Teodora: Del escenario a emperatriz
Nació actriz y terminó gobernando el Imperio Romano de Oriente.

Panini — "Ancient Rome" (1757), public domain
De las sombras al cetro
Teodora comenzó su vida como artista de circo en Constantinopla—tan bajo como se podía caer en la sociedad romana. Para cuando tenía treinta años, vestía la púrpura imperial. Cuando la revolución amenazó la ciudad, Teodora no titubeó. Forzó la mano del emperador: quedarse, luchar o perderlo todo.
Una corte dividida
El mundo bizantino era de seda, intrigas y cuchillos tras las cortinas. Teodora enfrentó el desprecio de senadores y obispos por igual—su pasado era un escándalo, su gobierno, inédito. Pero su mente aguda y voluntad férrea la hicieron mucho más que una consorte. Impulsó leyes para los derechos de la mujer y trató de igual a igual con los jerarcas de la iglesia.

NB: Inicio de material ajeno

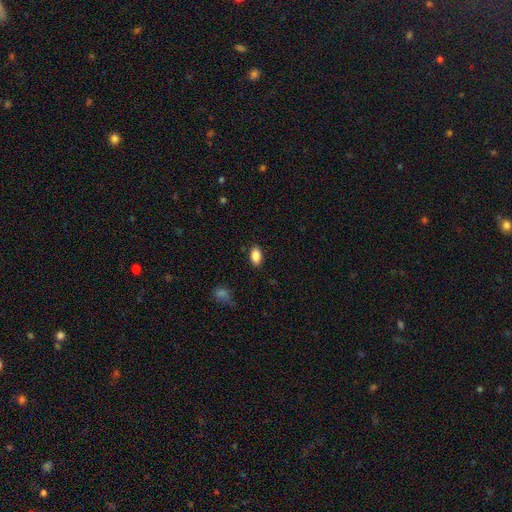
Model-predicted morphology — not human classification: Smooth or featured?
  - smooth: 87% *
  - star or artifact: 8%
  - featured or disk: 5%
How rounded?
  - in between: 91% *
  - round: 6%
  - cigar-shaped: 3%
Merging?
  - none: 86% *
  - minor disturbance: 11%
  - major disturbance: 2%
  - merger: 1%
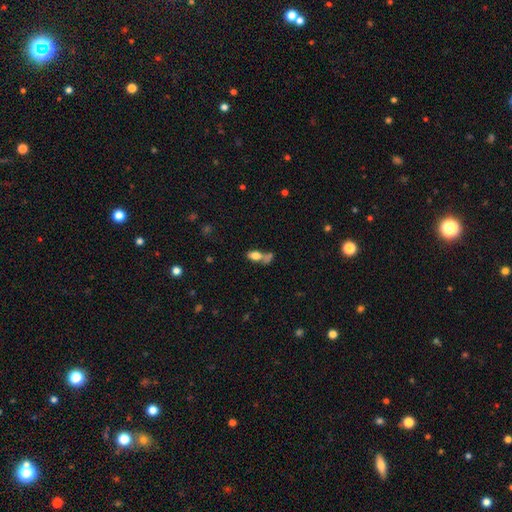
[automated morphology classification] smooth 74%, featured or disk 15%, star or artifact 11%. Down the decision tree: how rounded — in between (84%); merging — merger (45%).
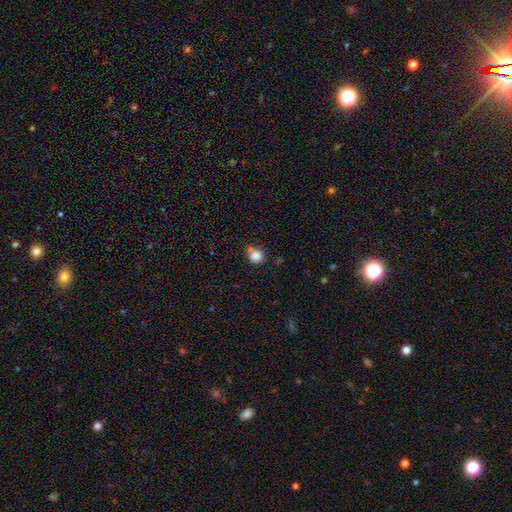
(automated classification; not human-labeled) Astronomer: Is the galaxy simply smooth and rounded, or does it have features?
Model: smooth — 84%.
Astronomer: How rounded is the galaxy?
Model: round — 82%.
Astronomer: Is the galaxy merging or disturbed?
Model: none — 58%.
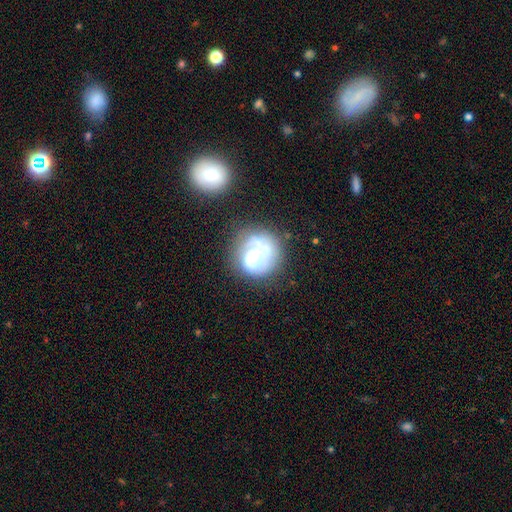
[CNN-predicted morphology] A featured or disk galaxy (47%). Merging: none (48%).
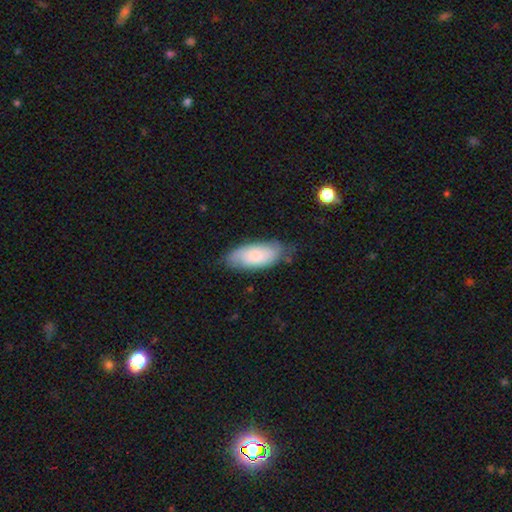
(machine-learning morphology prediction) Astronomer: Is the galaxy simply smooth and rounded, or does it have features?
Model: smooth — 67%.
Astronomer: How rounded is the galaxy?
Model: in between — 88%.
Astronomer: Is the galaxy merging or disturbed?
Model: none — 68%.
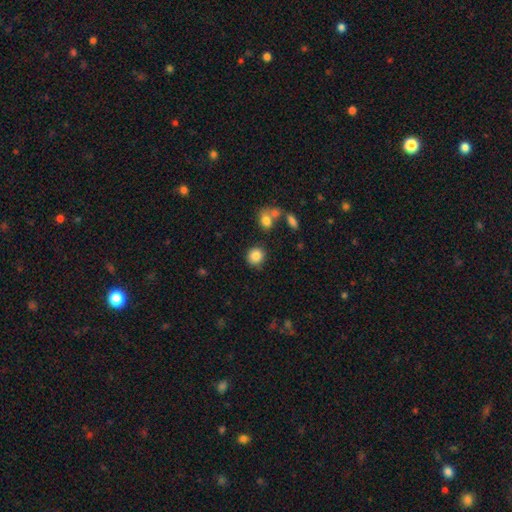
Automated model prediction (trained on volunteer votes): Overall: smooth (86%). How rounded: round (85%). Merging: none (82%).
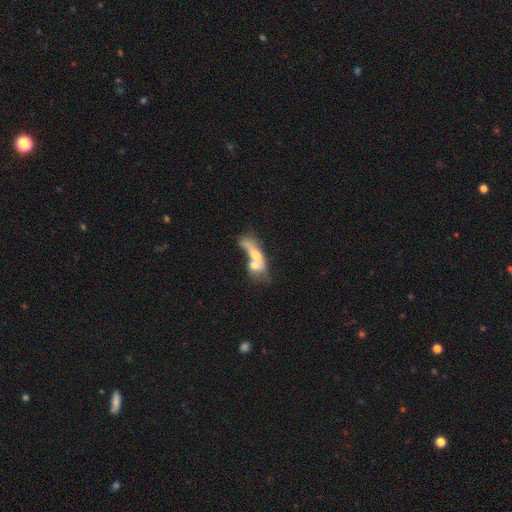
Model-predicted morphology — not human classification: Overall: smooth (47%; featured or disk 44%). Merging: merger (67%).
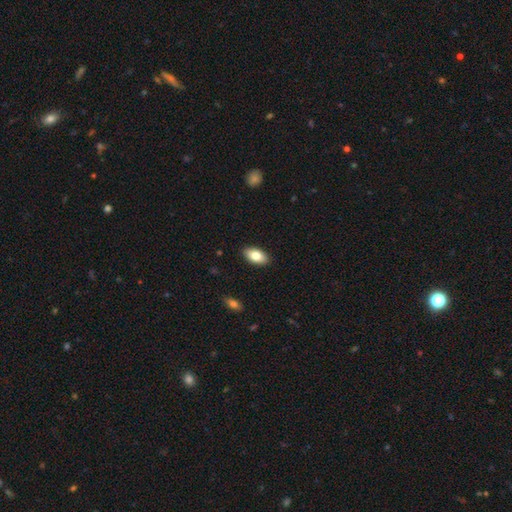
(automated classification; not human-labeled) Smooth or featured? smooth (80%)
How rounded? in between (93%)
Merging? none (90%)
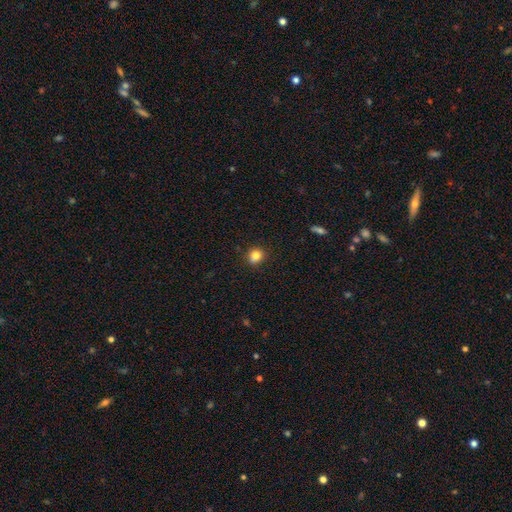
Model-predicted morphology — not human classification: smooth-or-featured: smooth: 82% | star or artifact: 12% | featured or disk: 6%
  how-rounded: round: 77% | in between: 22% | cigar-shaped: 1%
  merging: none: 84% | minor disturbance: 11% | major disturbance: 2% | merger: 2%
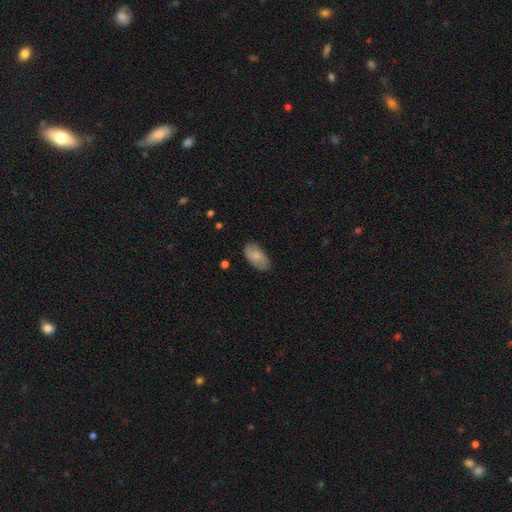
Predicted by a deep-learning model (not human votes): Smooth or featured? smooth (76%)
How rounded? in between (94%)
Merging? none (78%)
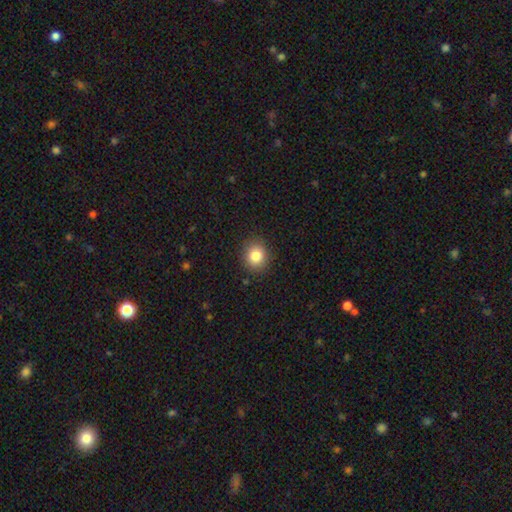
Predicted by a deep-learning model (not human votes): Smooth or featured? smooth (84%)
How rounded? round (77%)
Merging? none (89%)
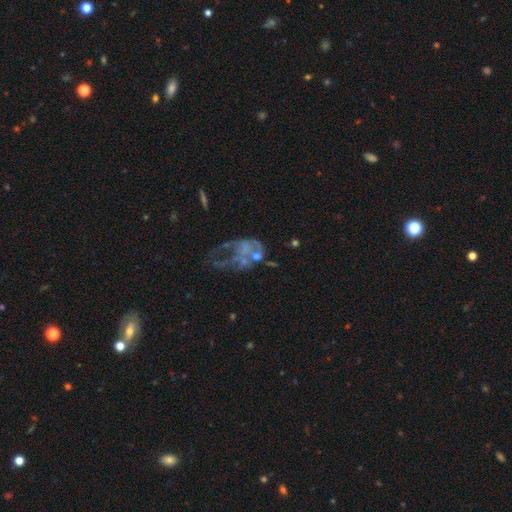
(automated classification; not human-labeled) A featured or disk galaxy (60%) with no bar (90%), no spiral arms (81%) and no central bulge (66%).

Vote fractions:
- Smooth or featured? featured or disk: 60% / smooth: 26% / star or artifact: 14%
- Edge-on disk? no: 98% / yes: 2%
- Bar? no: 90% / weak: 8% / strong: 2%
- Spiral arms? no: 81% / yes: 19%
- Bulge size? none: 66% / small: 16% / moderate: 13% / large: 3% / dominant: 2%
- Merging? major disturbance: 46% / merger: 22% / none: 19% / minor disturbance: 13%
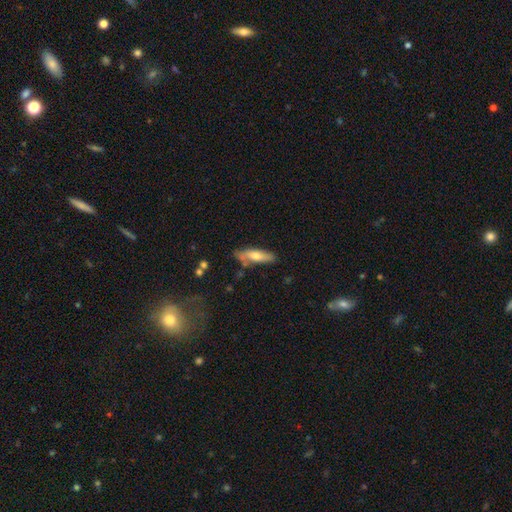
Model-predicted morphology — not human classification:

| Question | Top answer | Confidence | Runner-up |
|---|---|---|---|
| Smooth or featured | smooth | 63% | featured or disk (31%) |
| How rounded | cigar-shaped | 58% | in between (40%) |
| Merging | none | 68% | minor disturbance (21%) |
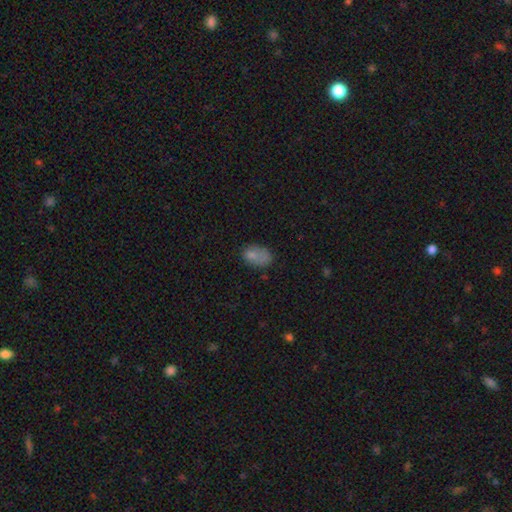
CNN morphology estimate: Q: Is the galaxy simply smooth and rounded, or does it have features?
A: smooth — 75%.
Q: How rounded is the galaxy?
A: in between — 85%.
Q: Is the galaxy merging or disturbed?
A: none — 49%.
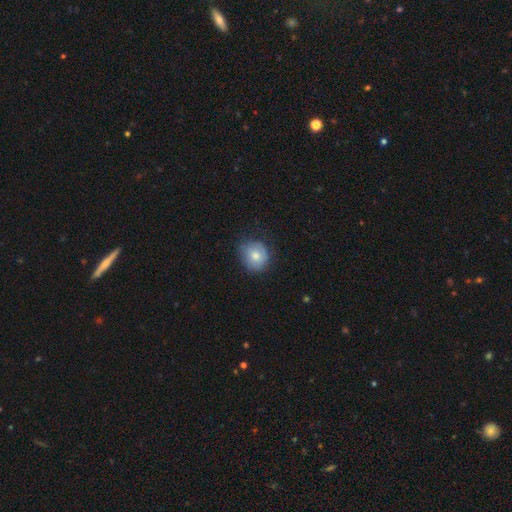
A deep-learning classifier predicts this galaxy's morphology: Q: Smooth or featured?
A: smooth (75%); runner-up: featured or disk (17%)
Q: How rounded?
A: round (81%); runner-up: in between (18%)
Q: Merging?
A: none (71%); runner-up: minor disturbance (23%)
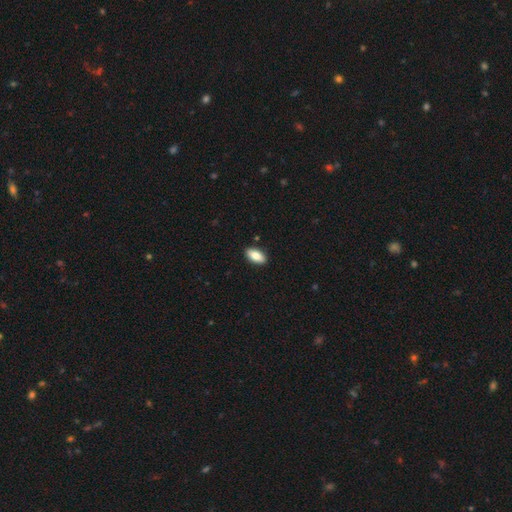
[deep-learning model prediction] A smooth galaxy with no disk features (81%) that is in between round and cigar-shaped (90%).

Vote fractions:
- Smooth or featured? smooth: 81% / featured or disk: 13% / star or artifact: 7%
- How rounded? in between: 90% / cigar-shaped: 7% / round: 3%
- Merging? none: 90% / minor disturbance: 8% / major disturbance: 2% / merger: 1%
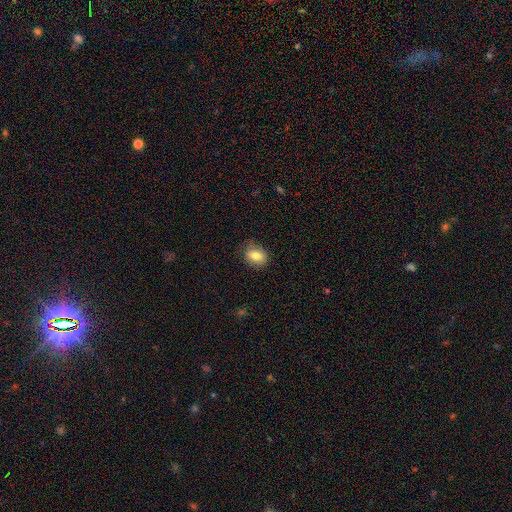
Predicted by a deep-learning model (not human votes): The model was most divided on "how rounded": in between: 59%, round: 40%, cigar-shaped: 1%. More confident: smooth or featured — smooth (81%); merging — none (79%).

Un legado escrito en oro y sombras
Los deslumbrantes mosaicos de Rávena muestran a Teodora serena, aureolada—pero las fuentes contemporáneas la pintan como astuta y despiadada. ¿Fue salvadora del imperio o su más audaz advenediza? Aún discutimos su lugar en el trono.
El ascenso de Teodora, de artista de circo y escándalo a emperatriz, es más que un cuento de hadas: es dinamita política. Cronistas como Procopio no sabían si verla como santa, intrigante o ambas cosas. Durante los disturbios de Niká en 532 d.C., fue Teodora—no su esposo Justiniano—quien se negó a huir, supuestamente declarando que prefería morir emperatriz antes que escapar. Su temple mantuvo la corona en su sitio.